In South Africa, Value Added Tax (VAT) is a form of taxation on goods and services. However, certain goods and services are exempt from this tax in order to support essential sectors of the economy. These exemptions include:

1. Non-fee related financial services – Many financial services are exempt from VAT in South Africa such as banking charges, premiums for insurance policies, membership fees charged by credit providers, and even foreign currency exchange transactions.

2. Educational Services Provided by an Approved Educational Institution – Education is considered a vital necessity in any society so in order to make it more accessible for everyone, educational services provided by a registered learning institution will not be subject to VAT in South Africa.

This includes tuition fees paid for attending classes at primary or secondary schools or universities as well as registration fees charged by approved educational institutions.

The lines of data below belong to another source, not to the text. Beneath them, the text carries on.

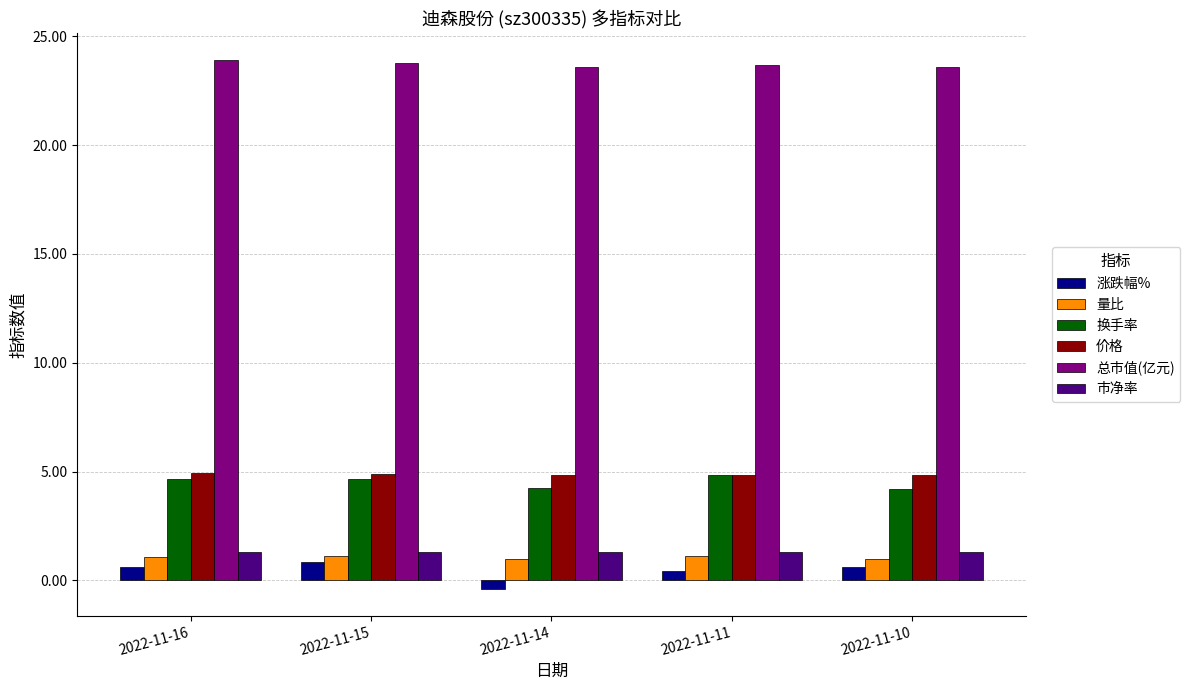

How many data points does each series have?

5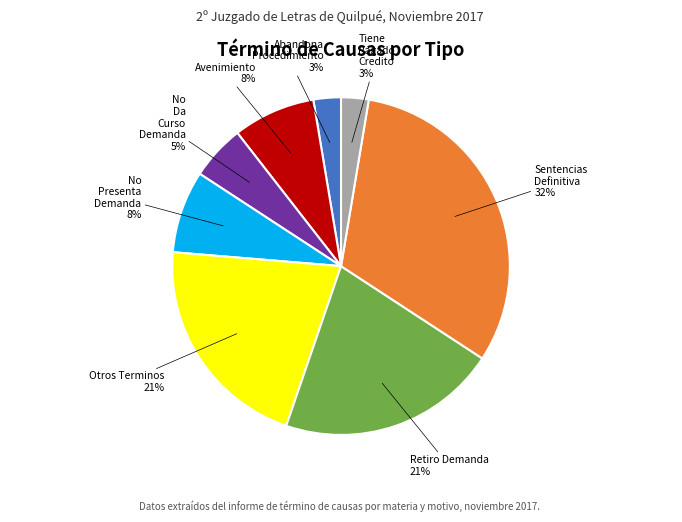

Which category has the biggest portion of the pie?

Sentencias Definitiva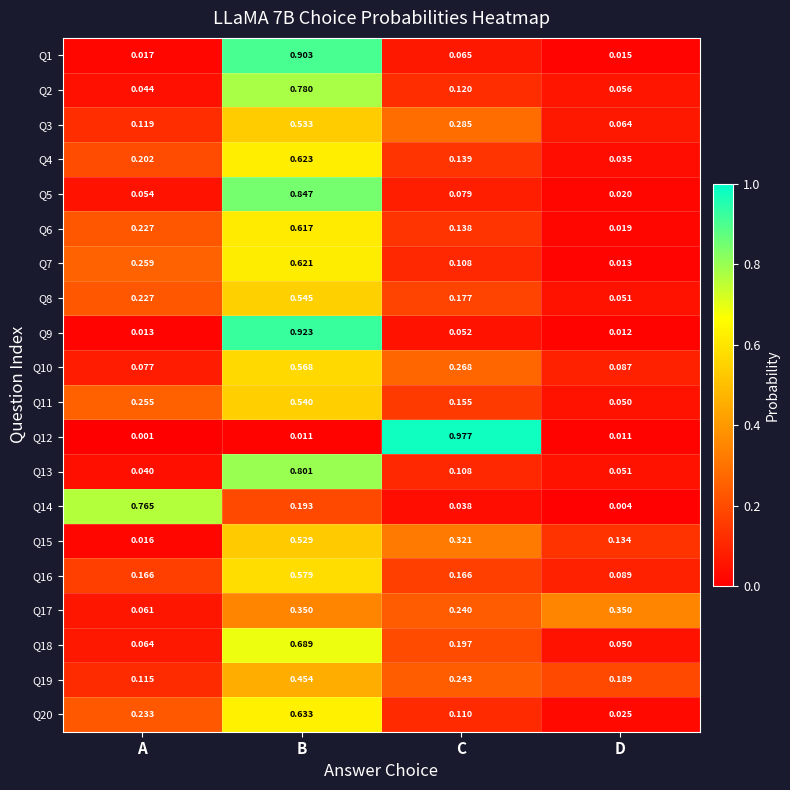

List the labels in order of Q20 value, largest first.

B, A, C, D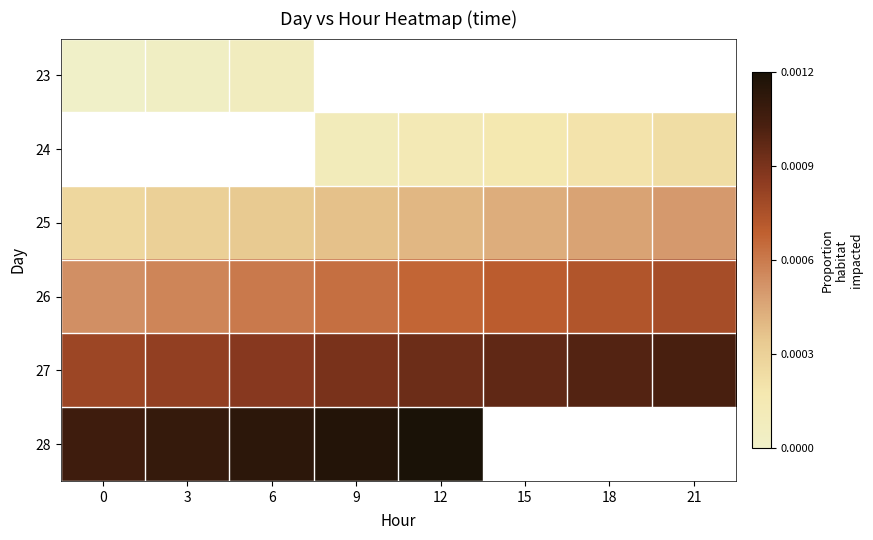

List the labels in order of 25 value, smallest first.

0, 3, 6, 9, 12, 15, 18, 21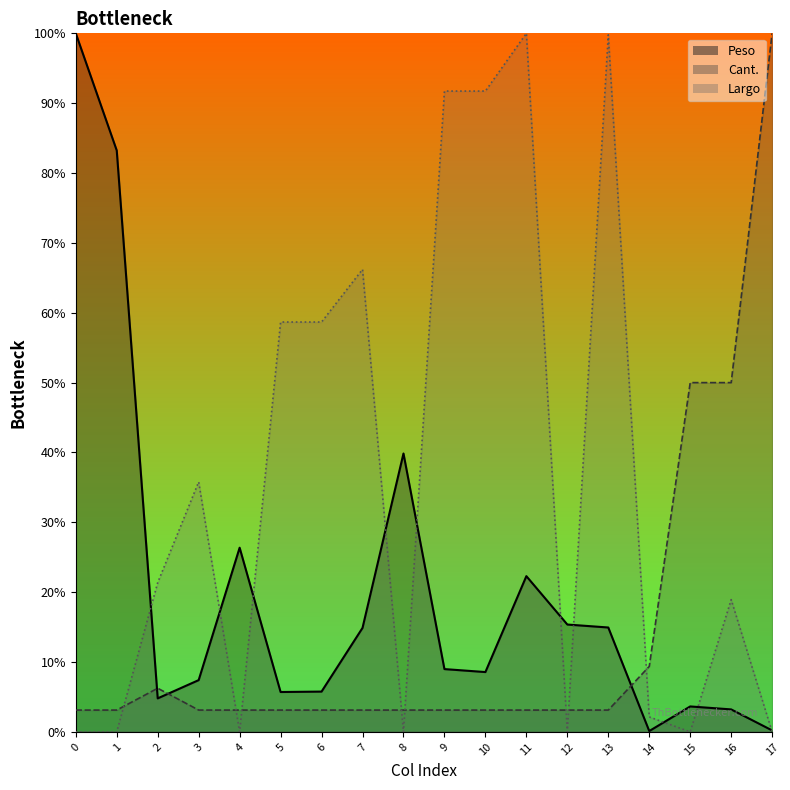

Reading left to right, list all the values displayed in this chart.

Peso: 100.0	83.2	4.8	7.4	26.4	5.7	5.8	14.9	39.9	9.0	8.6	22.3	15.4	14.9	0.1	3.6	3.2	0.2
Cant.: 3.1	3.1	6.2	3.1	3.1	3.1	3.1	3.1	3.1	3.1	3.1	3.1	3.1	3.1	9.4	50.0	50.0	100.0
Largo: 0.0	0.0	21.4	35.8	0.0	58.7	58.7	66.2	0.0	91.7	91.7	100.0	0.0	99.8	2.1	0.0	18.9	0.0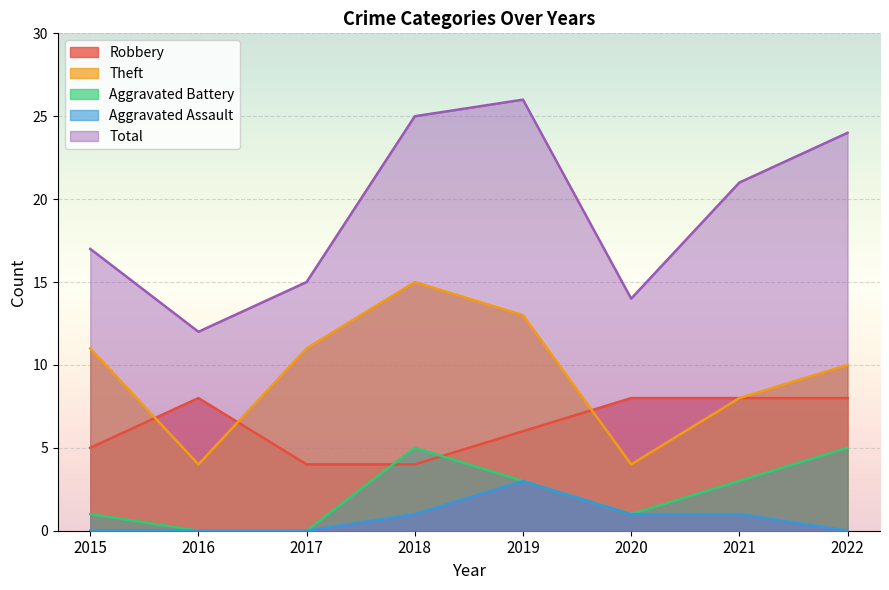

Does the chart display data point markers on the line(s)?

No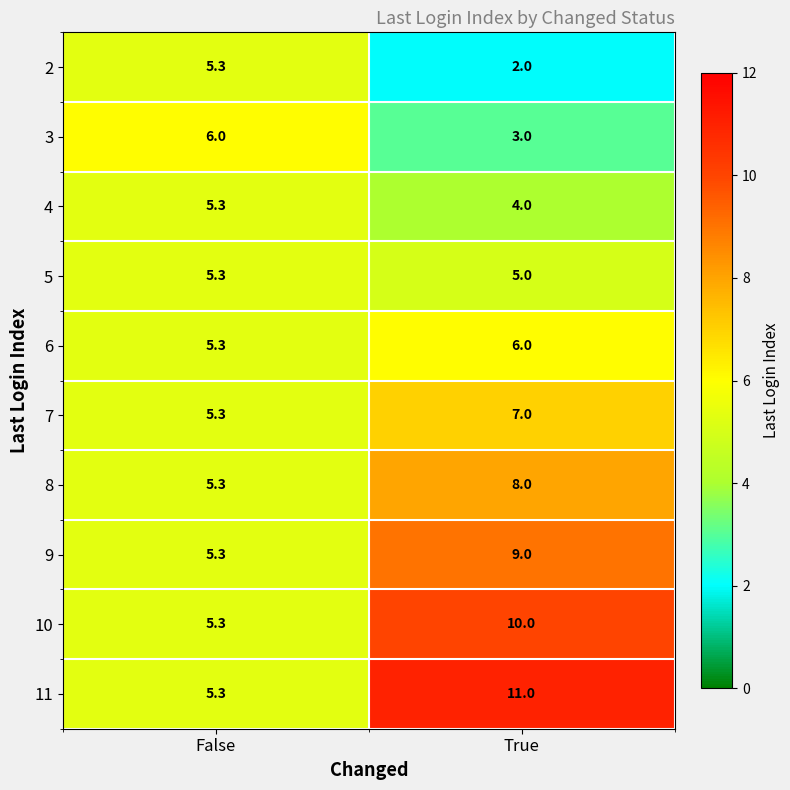

The value of 9 at False is 3.2. True or false?

False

3. Residential Rental Accommodation – Renting land or property is also exempt from VAT in South Africa since housing can be financially costly if forced to pay extra taxes on top of rental costs due to the added value of living there i.e facilities like water and waste removal etc.

### Do Foreigners Pay VAT in South Africa?

Foreign visitors are subject to paying Value Added Tax (VAT) on goods acquired while in South Africa.

VAT is a form of indirect tax that is applied to the majority of goods and services within the country and is set at 15%.

However, foreign tourists may be entitled to receive a refund on some or all of this amount provided they leave the country with their purchased items.

The total value of goods must exceed R250 for a claim to be made, and then applicants must present proof of purchase such as receipts along with their passport when making an application at any Customs Office located in any major South African Airport departures terminal before they depart.